◆ GOAL OF THE EXERCISE ◆
Reproduce, word for word, the source text of every item below, and leave the pictures out of your answer.

◆ THE RECORDS ◆
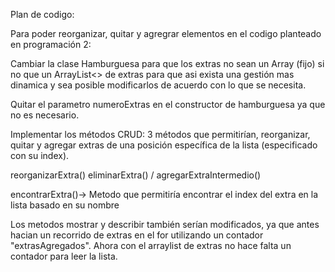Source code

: Plan de codigo:

Para poder reorganizar, quitar y agregrar elementos en el codigo planteado en programación 2:

Cambiar la clase Hamburguesa para que los extras no sean un Array (fijo) si no que un ArrayList<> de extras para que asi exista una gestión mas dinamica y sea posible modificarlos de acuerdo con lo que se necesita. 

Quitar el parametro numeroExtras en el constructor de hamburguesa ya que no es necesario. 

Implementar los métodos CRUD: 
3 métodos que permitirían, reorganizar, quitar y agregar extras de una posición específica de la lista (especificado con su index).

reorganizarExtra() 
eliminarExtra() /
agregarExtraIntermedio()

encontrarExtra()-> Metodo que permitiría encontrar el index del extra en la lista basado en su nombre

Los metodos mostrar y describir también serían modificados, ya que antes hacian un recorrido de extras en el for utilizando un contador "extrasAgregados". Ahora con el arraylist de extras no hace falta un contador para leer la lista.
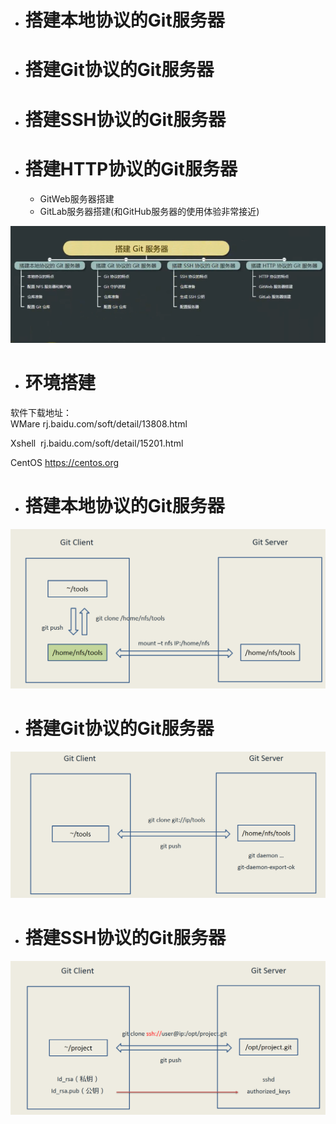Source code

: - # 搭建本地协议的Git服务器  
- # 搭建Git协议的Git服务器  
- # 搭建SSH协议的Git服务器  　
- # 搭建HTTP协议的Git服务器  
	- GitWeb服务器搭建    
	- GitLab服务器搭建(和GitHub服务器的使用体验非常接近)    
	
![](https://github.com/havenow/my-git/blob/master/images/git-server.png)  

		
- # 环境搭建  
软件下载地址：    
WMare 	rj.baidu.com/soft/detail/13808.html    		

Xshell  rj.baidu.com/soft/detail/15201.html    		

CentOS	https://centos.org    		

- # 搭建本地协议的Git服务器  
![](https://github.com/havenow/my-git/blob/master/images/git%E6%9C%AC%E5%9C%B0%E5%8D%8F%E8%AE%AE%E6%9C%8D%E5%8A%A1%E5%99%A8.png)

- # 搭建Git协议的Git服务器  
![](https://github.com/havenow/my-git/blob/master/images/git%E5%8D%8F%E8%AE%AE%E6%9C%8D%E5%8A%A1%E5%99%A8.png)

- # 搭建SSH协议的Git服务器  　
![](https://github.com/havenow/my-git/blob/master/images/gitSSH%E5%8D%8F%E8%AE%AE%E6%9C%8D%E5%8A%A1%E5%99%A8.png)

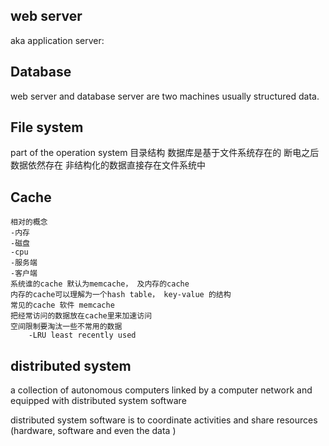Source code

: ## web server



aka application server:



## Database


web server and database server are two machines usually
structured data.

## File system
part of the operation system
目录结构
数据库是基于文件系统存在的
断电之后数据依然存在
非结构化的数据直接存在文件系统中

## Cache

    相对的概念
    -内存
    -磁盘
    -cpu
    -服务端
    -客户端
    系统谁的cache 默认为memcache， 及内存的cache 
    内存的cache可以理解为一个hash table， key-value 的结构
    常见的cache 软件 memcache
    把经常访问的数据放在cache里来加速访问
    空间限制要淘汰一些不常用的数据
        -LRU least recently used   
 
 
 
 ## distributed system
 a collection of autonomous computers linked by a computer network and equipped with  distributed system software
 
 distributed system software is to coordinate activities and share resources (hardware, software and even the data ) 
 
 
    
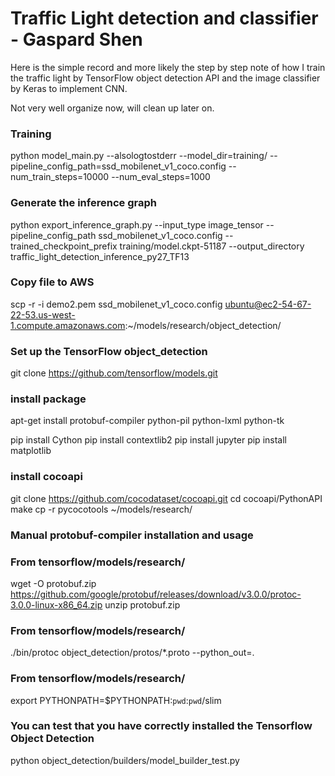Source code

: # Traffic Light detection and classifier - Gaspard Shen

Here is the simple record and more likely the step by step note of how I train the traffic light by TensorFlow object detection API and the image classifier by Keras to implement CNN.

Not very well organize now, will clean up later on.

### Training
python model_main.py --alsologtostderr --model_dir=training/ --pipeline_config_path=ssd_mobilenet_v1_coco.config --num_train_steps=10000 --num_eval_steps=1000

### Generate the inference graph
python export_inference_graph.py --input_type image_tensor --pipeline_config_path ssd_mobilenet_v1_coco.config --trained_checkpoint_prefix training/model.ckpt-51187 --output_directory traffic_light_detection_inference_py27_TF13

### Copy file to AWS
scp -r -i demo2.pem ssd_mobilenet_v1_coco.config ubuntu@ec2-54-67-22-53.us-west-1.compute.amazonaws.com:~/models/research/object_detection/

### Set up the TensorFlow object_detection
git clone https://github.com/tensorflow/models.git

### install package
apt-get install protobuf-compiler python-pil python-lxml python-tk

pip install Cython
pip install contextlib2
pip install jupyter
pip install matplotlib

### install cocoapi
git clone https://github.com/cocodataset/cocoapi.git
cd cocoapi/PythonAPI
make
cp -r pycocotools ~/models/research/

### Manual protobuf-compiler installation and usage
### From tensorflow/models/research/
wget -O protobuf.zip https://github.com/google/protobuf/releases/download/v3.0.0/protoc-3.0.0-linux-x86_64.zip
unzip protobuf.zip

### From tensorflow/models/research/
./bin/protoc object_detection/protos/*.proto --python_out=.

### From tensorflow/models/research/
export PYTHONPATH=$PYTHONPATH:`pwd`:`pwd`/slim

### You can test that you have correctly installed the Tensorflow Object Detection
python object_detection/builders/model_builder_test.py
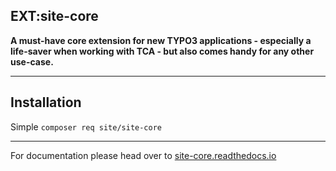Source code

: EXT:site-core
---
**A must-have core extension for new TYPO3 applications - especially a life-saver when working with TCA - but also comes handy for any other use-case.**

---

## Installation
Simple `composer req site/site-core`

---

For documentation please head over to [site-core.readthedocs.io](https://site-core.readthedocs.io/)
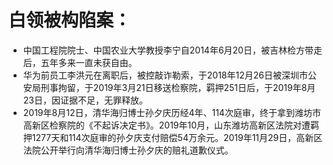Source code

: 
# 白领被构陷案：

* 中国工程院院士、中国农业大学教授李宁自2014年6月20日，被吉林检方带走后，五年多来一直未获自由。
* 华为前员工李洪元在离职后，被控敲诈勒索，于2018年12月26日被深圳市公安局刑事拘留，于2019年3月21日移送检察院，羁押251日后，于2019年8月23日，因证据不足，无罪释放。
* 2019年8月12日，清华海归博士孙夕庆历经4年、114次庭审，终于拿到潍坊市高新区检察院的《不起诉决定书》。2019年10月，山东潍坊高新区法院对遭羁押1277天和114次庭审的孙夕庆支付赔偿54万余元。2019年11月29日，高新区法院公开举行向清华海归博士孙夕庆的赔礼道歉仪式。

◆ EXERCISE RESPONSE ◆
Source code

: Plan de codigo:

Para poder reorganizar, quitar y agregrar elementos en el codigo planteado en programación 2:

Cambiar la clase Hamburguesa para que los extras no sean un Array (fijo) si no que un ArrayList<> de extras para que asi exista una gestión mas dinamica y sea posible modificarlos de acuerdo con lo que se necesita. 

Quitar el parametro numeroExtras en el constructor de hamburguesa ya que no es necesario. 

Implementar los métodos CRUD: 
3 métodos que permitirían, reorganizar, quitar y agregar extras de una posición específica de la lista (especificado con su index).

reorganizarExtra() 
eliminarExtra() /
agregarExtraIntermedio()

encontrarExtra()-> Metodo que permitiría encontrar el index del extra en la lista basado en su nombre

Los metodos mostrar y describir también serían modificados, ya que antes hacian un recorrido de extras en el for utilizando un contador "extrasAgregados". Ahora con el arraylist de extras no hace falta un contador para leer la lista.
Source code

: - # 搭建本地协议的Git服务器  
- # 搭建Git协议的Git服务器  
- # 搭建SSH协议的Git服务器  　
- # 搭建HTTP协议的Git服务器  
	- GitWeb服务器搭建    
	- GitLab服务器搭建(和GitHub服务器的使用体验非常接近)    
	
![](https://github.com/havenow/my-git/blob/master/images/git-server.png)  

		
- # 环境搭建  
软件下载地址：    
WMare 	rj.baidu.com/soft/detail/13808.html    		

Xshell  rj.baidu.com/soft/detail/15201.html    		

CentOS	https://centos.org    		

- # 搭建本地协议的Git服务器  
![](https://github.com/havenow/my-git/blob/master/images/git%E6%9C%AC%E5%9C%B0%E5%8D%8F%E8%AE%AE%E6%9C%8D%E5%8A%A1%E5%99%A8.png)

- # 搭建Git协议的Git服务器  
![](https://github.com/havenow/my-git/blob/master/images/git%E5%8D%8F%E8%AE%AE%E6%9C%8D%E5%8A%A1%E5%99%A8.png)

- # 搭建SSH协议的Git服务器  　
![](https://github.com/havenow/my-git/blob/master/images/gitSSH%E5%8D%8F%E8%AE%AE%E6%9C%8D%E5%8A%A1%E5%99%A8.png)

Source code

: ## web server



aka application server:



## Database


web server and database server are two machines usually
structured data.

## File system
part of the operation system
目录结构
数据库是基于文件系统存在的
断电之后数据依然存在
非结构化的数据直接存在文件系统中

## Cache

    相对的概念
    -内存
    -磁盘
    -cpu
    -服务端
    -客户端
    系统谁的cache 默认为memcache， 及内存的cache 
    内存的cache可以理解为一个hash table， key-value 的结构
    常见的cache 软件 memcache
    把经常访问的数据放在cache里来加速访问
    空间限制要淘汰一些不常用的数据
        -LRU least recently used   
 
 
 
 ## distributed system
 a collection of autonomous computers linked by a computer network and equipped with  distributed system software
 
 distributed system software is to coordinate activities and share resources (hardware, software and even the data ) 
 
 
    
Source code

: # Traffic Light detection and classifier - Gaspard Shen

Here is the simple record and more likely the step by step note of how I train the traffic light by TensorFlow object detection API and the image classifier by Keras to implement CNN.

Not very well organize now, will clean up later on.

### Training
python model_main.py --alsologtostderr --model_dir=training/ --pipeline_config_path=ssd_mobilenet_v1_coco.config --num_train_steps=10000 --num_eval_steps=1000

### Generate the inference graph
python export_inference_graph.py --input_type image_tensor --pipeline_config_path ssd_mobilenet_v1_coco.config --trained_checkpoint_prefix training/model.ckpt-51187 --output_directory traffic_light_detection_inference_py27_TF13

### Copy file to AWS
scp -r -i demo2.pem ssd_mobilenet_v1_coco.config ubuntu@ec2-54-67-22-53.us-west-1.compute.amazonaws.com:~/models/research/object_detection/

### Set up the TensorFlow object_detection
git clone https://github.com/tensorflow/models.git

### install package
apt-get install protobuf-compiler python-pil python-lxml python-tk

pip install Cython
pip install contextlib2
pip install jupyter
pip install matplotlib

### install cocoapi
git clone https://github.com/cocodataset/cocoapi.git
cd cocoapi/PythonAPI
make
cp -r pycocotools ~/models/research/

### Manual protobuf-compiler installation and usage
### From tensorflow/models/research/
wget -O protobuf.zip https://github.com/google/protobuf/releases/download/v3.0.0/protoc-3.0.0-linux-x86_64.zip
unzip protobuf.zip

### From tensorflow/models/research/
./bin/protoc object_detection/protos/*.proto --python_out=.

### From tensorflow/models/research/
export PYTHONPATH=$PYTHONPATH:`pwd`:`pwd`/slim

### You can test that you have correctly installed the Tensorflow Object Detection
python object_detection/builders/model_builder_test.py
Source code

: EXT:site-core
---
**A must-have core extension for new TYPO3 applications - especially a life-saver when working with TCA - but also comes handy for any other use-case.**

---

## Installation
Simple `composer req site/site-core`

---

For documentation please head over to [site-core.readthedocs.io](https://site-core.readthedocs.io/)
Source code

: 
# 白领被构陷案：

* 中国工程院院士、中国农业大学教授李宁自2014年6月20日，被吉林检方带走后，五年多来一直未获自由。
* 华为前员工李洪元在离职后，被控敲诈勒索，于2018年12月26日被深圳市公安局刑事拘留，于2019年3月21日移送检察院，羁押251日后，于2019年8月23日，因证据不足，无罪释放。
* 2019年8月12日，清华海归博士孙夕庆历经4年、114次庭审，终于拿到潍坊市高新区检察院的《不起诉决定书》。2019年10月，山东潍坊高新区法院对遭羁押1277天和114次庭审的孙夕庆支付赔偿54万余元。2019年11月29日，高新区法院公开举行向清华海归博士孙夕庆的赔礼道歉仪式。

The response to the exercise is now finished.